5 of the week's must-reads from CBCNews.ca
CBC News
Posted: Feb 16, 2013 5:49 AM ET
Last Updated: Feb 16, 2013 11:34 AM ET
This week, Pope Benedict XVI shocked the world by announcing his resignation, U.S. President Barack Obama addressed America's top concerns during his state of the union address and CBCNews.ca went backcountry skiing to bring you a story about the risks many Canadians are taking when they duck under ski slope ropes.
Here are five stories from CBCNews.ca you may have missed.
Pope Benedict XVI resigns
On Monday, Pope Benedict XVI announced his resignation, shocking the world’s 1.2 billion Catholics and leaving many wondering who will replace him.
Benedict, 85, said he is stepping down as his strength wanes.
"After having repeatedly examined my conscience before God, I have come to the certainty that my strengths, due to an advanced age, are no longer suited to an adequate exercise of the Petrine ministry," the Pope said.
The Vatican said a conclave of cardinals will choose his replacement by mid-March.
“Benedict XVI's announcement couldn't have been better scripted. Two days before Lent, Christianity's 40-day season of penitential reflection, the Pope announced he's quitting his job, with a new pope promised by Easter, the day of resurrection,” journalist Michael Valpy writes.
Obama’s delivers state of the union address
U.S. President Barack Obama is “a man who wants to be an activist in his second term ‘without adding to the deficit by a single dime,’” the CBC’s senior Washington correspondent Neil Macdonald writes.
Obama delivered a state of the union address on Tuesday night that touched on a range of issues from gun control to health care to climate change. But while the president floated several grand ideas, Macdonald said it will be hard for him to turn them into reality.
“Gone is all that first term hope-and-change rhetoric … in its place stands a man trying to live up to the progressive expectations he once raised, and trying to govern a nation that is notoriously difficult to govern.”

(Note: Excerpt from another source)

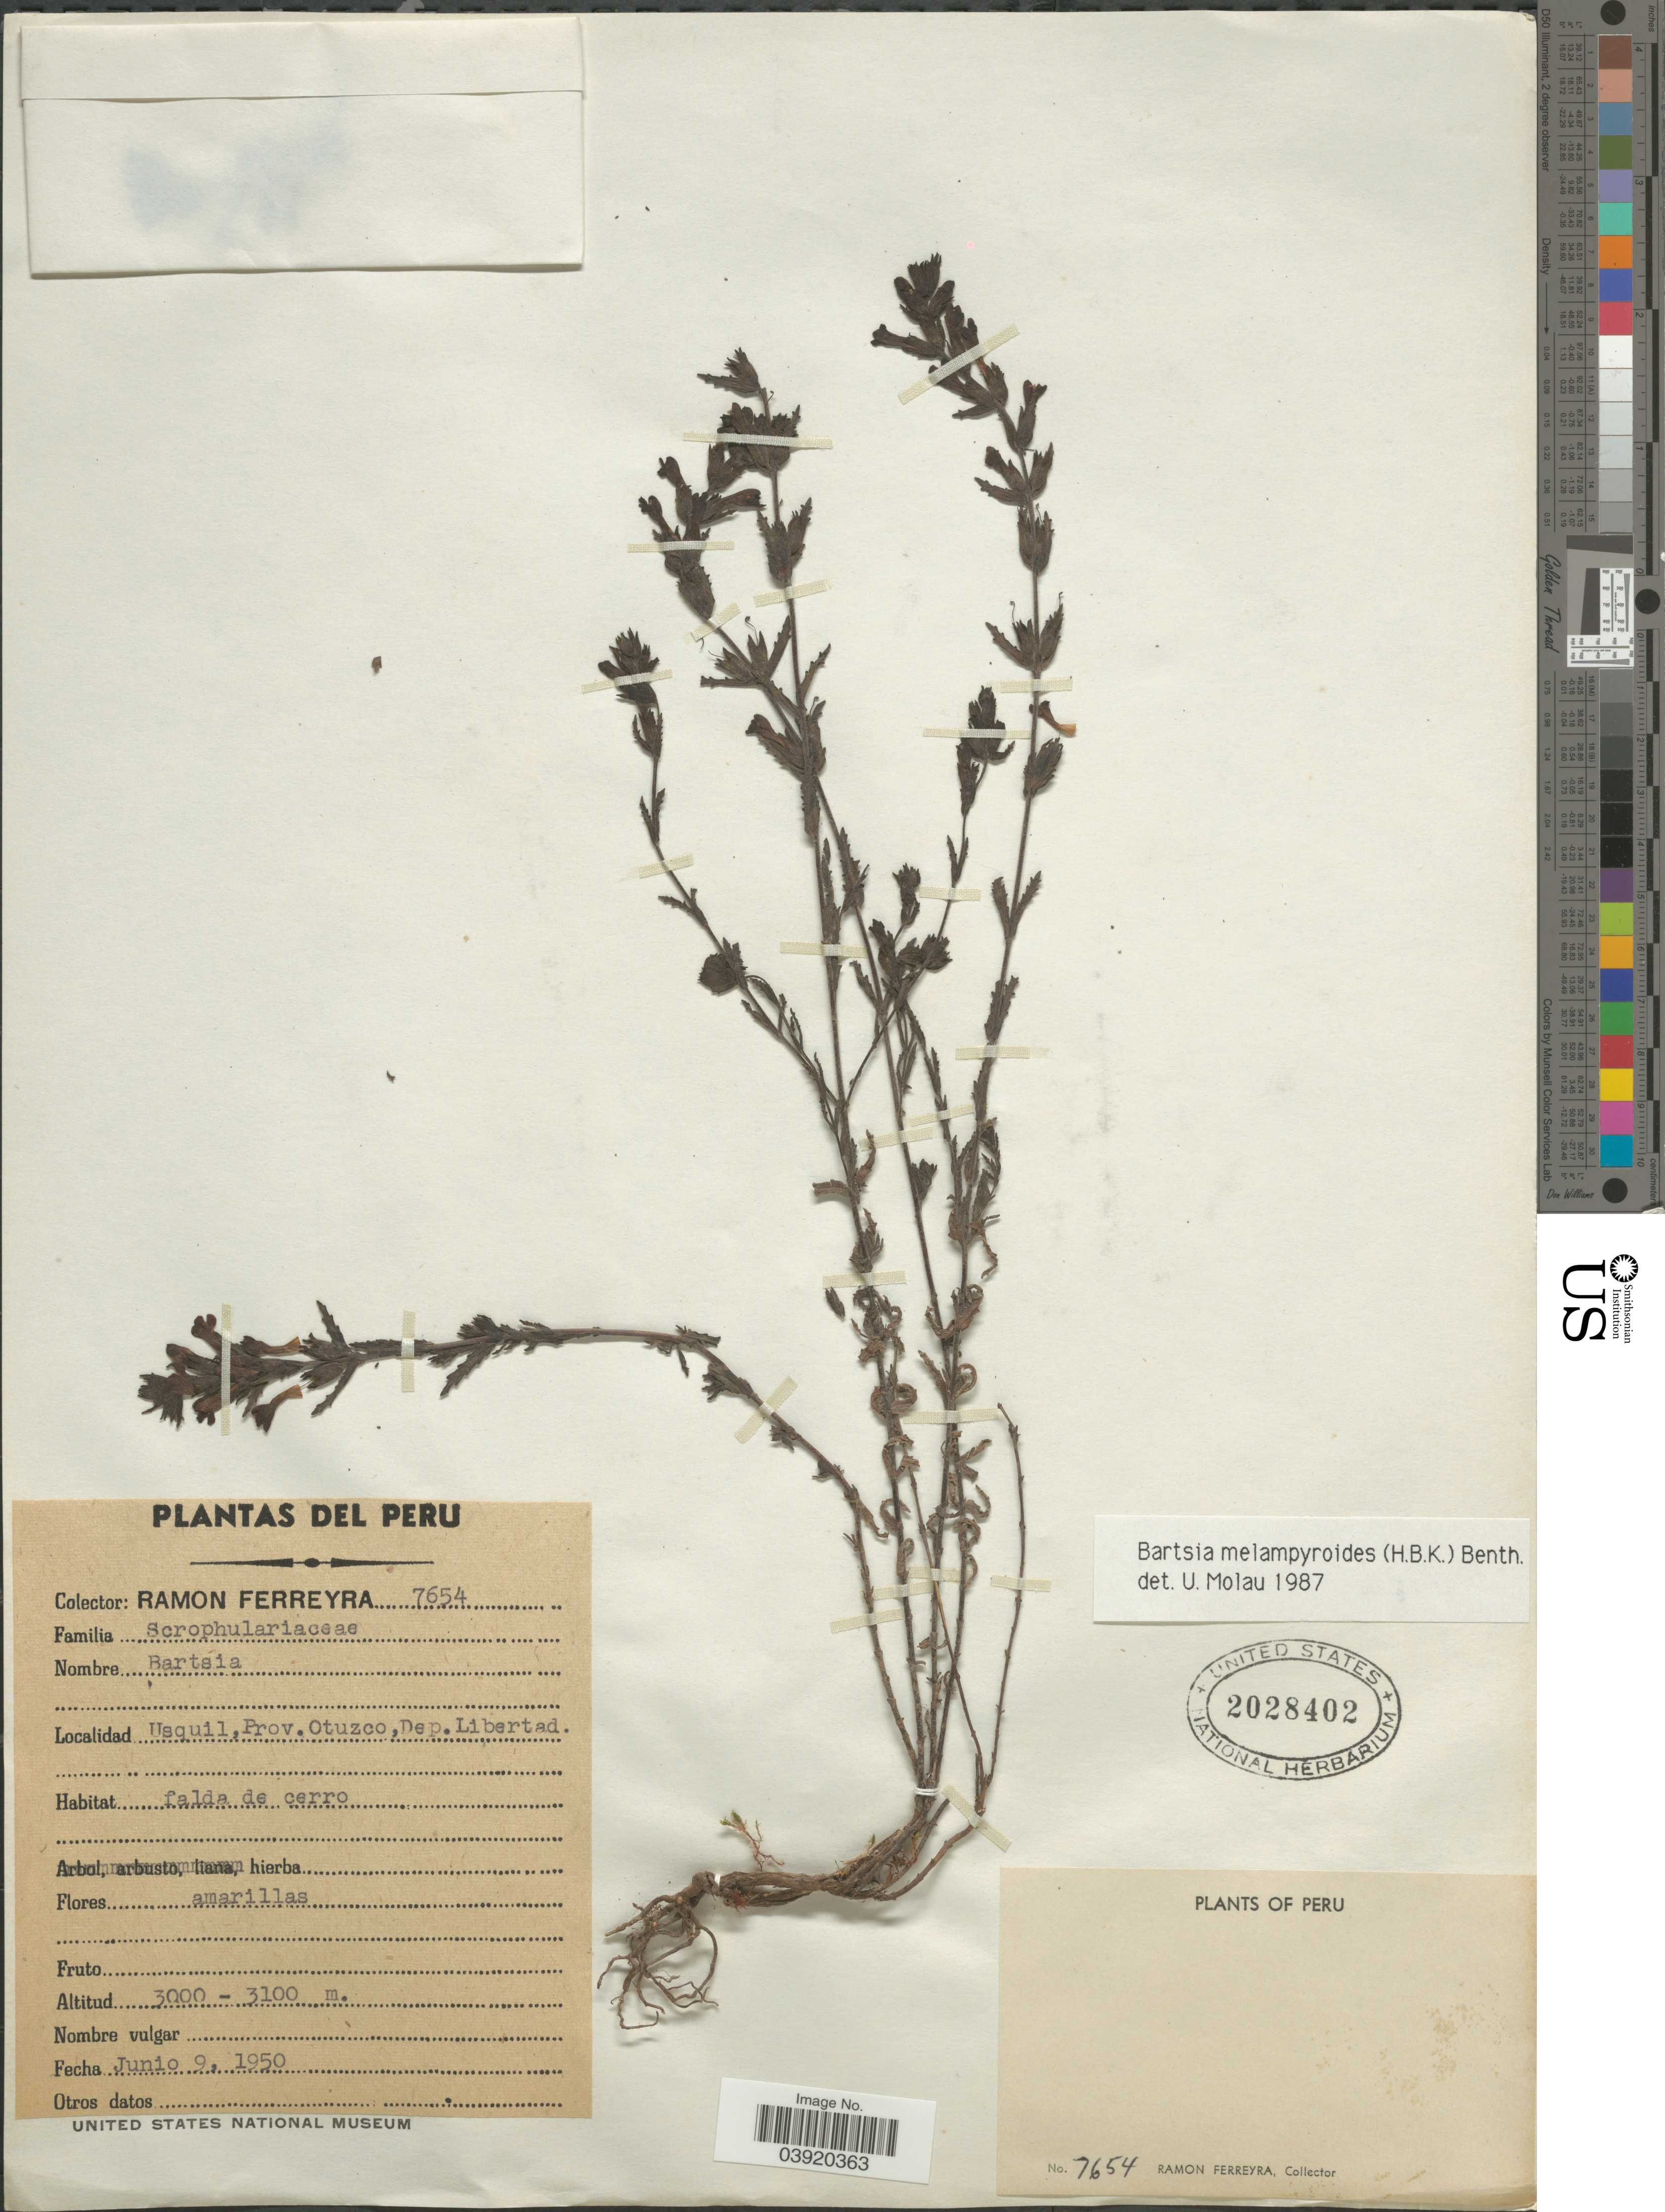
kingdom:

Canadian skiers risk it all on backcountry slopes
On B.C.’s towering mountains, skiers, boarders and snowmobilers are searching for fresh powder, and many are venturing into backcountry terrain to find it, the CBC’s Evan Mitsui reports.
"If you can't get fresh snow at a resort, the message is: step out of bounds to get it," said John Irvine, director of sports marketing for Mountain Equipment Co-op, one of Canada's largest outdoor equipment retailers.
While experienced backcountry skiers have always sought fresh snow, ducking under ski hill ropes has proven dangerous for some. The biggest risk, Mitsui reports, is avalanches.
Tibetan anger with China behind self-immolations
Since 2009, 100 Tibetan monks have set themselves on fire to protest against China.
“Far from provoking a national reflection on what life under Chinese rule is like for Tibetans, this wave of self-immolations has met with a predictable reaction from Chinese authorities,” journalist Patrick Brown writes.
“It consists of a propaganda campaign accusing the exiled Tibetan spiritual leader, the Dalai Lama, of instigating the protest, as well as ever-tighter security measures, including harsh prison sentences for those accused of abetting the suicides, or trying to stop police from seizing the remains.”
In defence of odd couples
Valentine’s Day always shines a bright light on those “perfect-looking” couples, but CBCNews.ca reporter Fabiola Carletti found odd couples are much more common.
Dr. Blake Woodside, a professor in the psychiatry department at the University of Toronto, calls those perfectly in sync couples "heavenly twins."
"They’re about five per cent of couples, but they’re held up as the ideal," Woodside said.
More common are odd couples, who, as Carletti writes: “have their differences but, like interwoven fingers, manage to create a firm lock.”